Как говорит генерал Варравин, «только хватай да руки подставляй».
Засасывает
Что Хуго и делает, удивительным образом воздерживаясь от соблазна «поиграть» с такой богатой фактурой, как только умеют играть современные театральные режиссеры.
Он наверняка мог бы начудить с текстом Сухово-Кобылина много чего, а вместо этого «всего лишь» тщательно проработал все сцены, чтобы все до одного герои «Смерти Тарелкина» ожили и показали крупным планом свои настоящие зубы (такие же гнилые, как у заглавного героя).
Местами этот нарочитый реализм выглядит скучновато. Особенно в начале спектакля, когда Тарелкин (Денис Кугай) и Мавруша (Ангелина Курганская) до такой степени кривляются, форсируя правильные интонации, что это смахивает на водевильчик.
И особенно в финальной сцене, когда доведенный до крайней степени истощения, весь инда взопревший Тарелкин (Денис Кугай) оказывается перед разверстой пастью геенны огненной в виде распахнутой печной заслонки, а генерал Варравин (Андрей Кузин), чтоб не стоять во время своих реплик истуканом, неуклюже подкидывает в эту бутафорскую топку угольку.
А потом еще более неуклюже отшвыривает ногой обессилевшую тушку Тарелкина.
В общем, в спектакле были моменты, когда я испугалась, что Денис Кугай опять сыграет нам Яго по лекалам режиссера Краснодарского молодежного театра Даниила Безносова. Но – фух! – обошлось, и мы увидели еще одного блестящего, ажно скрипит, Тарелкина.

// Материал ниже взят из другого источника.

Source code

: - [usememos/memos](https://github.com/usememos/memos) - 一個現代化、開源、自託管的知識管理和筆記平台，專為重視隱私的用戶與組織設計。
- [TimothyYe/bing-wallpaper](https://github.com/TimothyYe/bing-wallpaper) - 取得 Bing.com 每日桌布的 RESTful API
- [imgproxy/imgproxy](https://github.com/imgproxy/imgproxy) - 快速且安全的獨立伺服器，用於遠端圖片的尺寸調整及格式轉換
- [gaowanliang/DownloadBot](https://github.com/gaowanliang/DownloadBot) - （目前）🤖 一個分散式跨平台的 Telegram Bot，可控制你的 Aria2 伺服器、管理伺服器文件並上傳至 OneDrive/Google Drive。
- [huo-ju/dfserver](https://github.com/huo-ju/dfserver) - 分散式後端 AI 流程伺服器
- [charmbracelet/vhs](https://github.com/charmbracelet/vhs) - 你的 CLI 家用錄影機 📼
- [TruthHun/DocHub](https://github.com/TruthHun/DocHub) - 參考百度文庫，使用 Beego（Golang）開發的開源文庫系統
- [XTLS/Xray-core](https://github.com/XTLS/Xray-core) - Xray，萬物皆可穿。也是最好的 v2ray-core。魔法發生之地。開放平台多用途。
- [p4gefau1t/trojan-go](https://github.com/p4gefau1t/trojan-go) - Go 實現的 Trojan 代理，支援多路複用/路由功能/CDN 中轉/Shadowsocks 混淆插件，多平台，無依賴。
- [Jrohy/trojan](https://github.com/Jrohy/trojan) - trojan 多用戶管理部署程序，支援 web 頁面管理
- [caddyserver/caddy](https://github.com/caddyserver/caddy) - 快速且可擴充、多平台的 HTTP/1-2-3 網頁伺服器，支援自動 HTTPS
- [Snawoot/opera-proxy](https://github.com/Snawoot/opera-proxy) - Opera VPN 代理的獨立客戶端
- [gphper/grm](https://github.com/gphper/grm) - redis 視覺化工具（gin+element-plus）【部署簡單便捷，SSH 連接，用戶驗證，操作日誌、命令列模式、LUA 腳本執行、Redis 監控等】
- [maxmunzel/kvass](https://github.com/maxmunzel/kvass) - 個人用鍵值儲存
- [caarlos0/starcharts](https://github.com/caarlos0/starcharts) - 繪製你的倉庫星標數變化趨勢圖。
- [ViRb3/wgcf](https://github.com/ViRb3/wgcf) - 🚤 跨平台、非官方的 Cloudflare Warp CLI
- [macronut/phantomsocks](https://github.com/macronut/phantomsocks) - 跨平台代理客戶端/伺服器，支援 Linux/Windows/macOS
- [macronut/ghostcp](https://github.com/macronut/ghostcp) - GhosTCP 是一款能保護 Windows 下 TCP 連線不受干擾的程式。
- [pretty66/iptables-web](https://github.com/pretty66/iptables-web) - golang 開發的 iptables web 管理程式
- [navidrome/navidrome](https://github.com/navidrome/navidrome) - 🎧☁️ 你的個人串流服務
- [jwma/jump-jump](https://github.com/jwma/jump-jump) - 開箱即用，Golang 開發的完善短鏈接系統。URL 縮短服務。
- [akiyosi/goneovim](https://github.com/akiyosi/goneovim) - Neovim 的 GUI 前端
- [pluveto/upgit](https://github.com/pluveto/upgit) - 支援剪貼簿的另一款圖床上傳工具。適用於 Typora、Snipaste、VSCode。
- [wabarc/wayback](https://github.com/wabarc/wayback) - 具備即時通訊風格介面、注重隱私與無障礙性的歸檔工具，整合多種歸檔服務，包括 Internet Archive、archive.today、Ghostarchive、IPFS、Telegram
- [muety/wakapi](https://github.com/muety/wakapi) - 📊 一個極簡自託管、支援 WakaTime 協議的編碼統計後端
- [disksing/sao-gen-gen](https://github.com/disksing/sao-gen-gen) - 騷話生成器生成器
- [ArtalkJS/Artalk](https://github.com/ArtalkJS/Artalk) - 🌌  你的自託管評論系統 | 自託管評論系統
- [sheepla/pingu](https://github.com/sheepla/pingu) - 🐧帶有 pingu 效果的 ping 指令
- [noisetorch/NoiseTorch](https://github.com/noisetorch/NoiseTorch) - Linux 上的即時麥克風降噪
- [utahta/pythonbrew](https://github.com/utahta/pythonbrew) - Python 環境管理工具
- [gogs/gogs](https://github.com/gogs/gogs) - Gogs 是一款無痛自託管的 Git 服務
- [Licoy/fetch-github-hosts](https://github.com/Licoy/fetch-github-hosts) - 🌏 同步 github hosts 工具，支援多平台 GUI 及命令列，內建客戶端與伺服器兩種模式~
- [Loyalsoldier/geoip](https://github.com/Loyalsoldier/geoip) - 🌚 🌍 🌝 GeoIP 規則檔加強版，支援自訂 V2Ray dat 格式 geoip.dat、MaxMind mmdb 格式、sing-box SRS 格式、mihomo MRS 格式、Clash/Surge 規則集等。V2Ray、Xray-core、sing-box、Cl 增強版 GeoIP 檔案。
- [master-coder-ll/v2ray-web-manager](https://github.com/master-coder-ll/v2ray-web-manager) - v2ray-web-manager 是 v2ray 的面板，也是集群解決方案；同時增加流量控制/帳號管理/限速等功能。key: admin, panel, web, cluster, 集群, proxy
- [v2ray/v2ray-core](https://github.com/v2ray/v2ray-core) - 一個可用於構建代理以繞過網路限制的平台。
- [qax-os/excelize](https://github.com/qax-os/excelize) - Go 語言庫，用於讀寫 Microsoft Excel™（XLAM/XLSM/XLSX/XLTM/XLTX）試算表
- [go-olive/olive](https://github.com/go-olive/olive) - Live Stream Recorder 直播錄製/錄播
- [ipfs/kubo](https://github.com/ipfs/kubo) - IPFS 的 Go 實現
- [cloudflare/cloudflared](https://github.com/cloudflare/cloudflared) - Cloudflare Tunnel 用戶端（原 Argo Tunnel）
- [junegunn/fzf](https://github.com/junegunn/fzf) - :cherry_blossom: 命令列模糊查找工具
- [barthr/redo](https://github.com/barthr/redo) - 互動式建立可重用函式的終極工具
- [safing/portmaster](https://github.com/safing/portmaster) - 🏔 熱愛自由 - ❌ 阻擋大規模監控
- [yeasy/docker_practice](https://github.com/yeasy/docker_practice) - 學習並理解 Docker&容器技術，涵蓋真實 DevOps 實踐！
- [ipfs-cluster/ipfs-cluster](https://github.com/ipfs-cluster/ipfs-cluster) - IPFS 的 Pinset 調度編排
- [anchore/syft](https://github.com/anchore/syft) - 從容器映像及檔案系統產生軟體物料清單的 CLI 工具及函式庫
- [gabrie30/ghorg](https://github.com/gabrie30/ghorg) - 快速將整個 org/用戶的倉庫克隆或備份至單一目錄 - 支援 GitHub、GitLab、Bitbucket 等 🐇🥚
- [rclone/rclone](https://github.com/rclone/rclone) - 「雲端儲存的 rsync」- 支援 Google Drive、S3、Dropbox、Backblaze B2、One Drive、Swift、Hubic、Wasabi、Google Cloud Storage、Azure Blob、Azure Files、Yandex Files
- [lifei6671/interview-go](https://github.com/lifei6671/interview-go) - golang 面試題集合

Но больше всех в этом спектакле повезло псковскому артисту Максиму Плеханову, который ну почти всегда играет на грани фола, а чаще за гранью. Наконец-то нашелся режиссер, который не позволил Максиму ни на миллиметр переступить черту.
И это великолепно, потому что настоящим главным героем пьесы Сухово-Кобылина и спектакля «Смерть Тарелкина» на псковской сцене является, конечно же, квартальный надзиратель, а потом следователь Расплюев. И режиссер Хуго как-то так сделал, что потрясающая органика Максима Плеханова на этот раз угодила в благодатную почву.
Когда Расплюев, он же Максим Плеханов вместе с Виктором Яковлевым в роли частного пристава Антиоха Елпидифоровича изображают пьяный милицейский шабаш, поневоле веришь: а ведь такие «вуйдалаки» и правда засосут насмерть.
«Органы порядка! Остановитесь!»
Быть или не быть
Я когда-то мечтала, чтобы Максим Плеханов сыграл Гамлета. Наверное, это его Гамлет и есть. Потому что спектакль «Смерть Тарелкина» поставил вопрос ребром: быть Расплюеву или не быть.
Дать ему в руки резиновую дубинку, чтоб он ею охаживал всех подряд ради того, чтобы генерал Варравин преспокойно мог и дальше обделывать свои темные делишки, или все-таки хватит нам тут «лихих 70-х» XIX века?
Режиссер Хуго Эрикссен, казалось бы, преисполнен глубочайшего пессимизма на этот счет.
Но он же неспроста катает по псковской сцене эти три гроба на колесиках с «картинами прошедшего» и с первых минут дает публике прочувствовать, как же это все протухло.
Думаю, это его призыв похоронить-таки Тарелкина. Пора.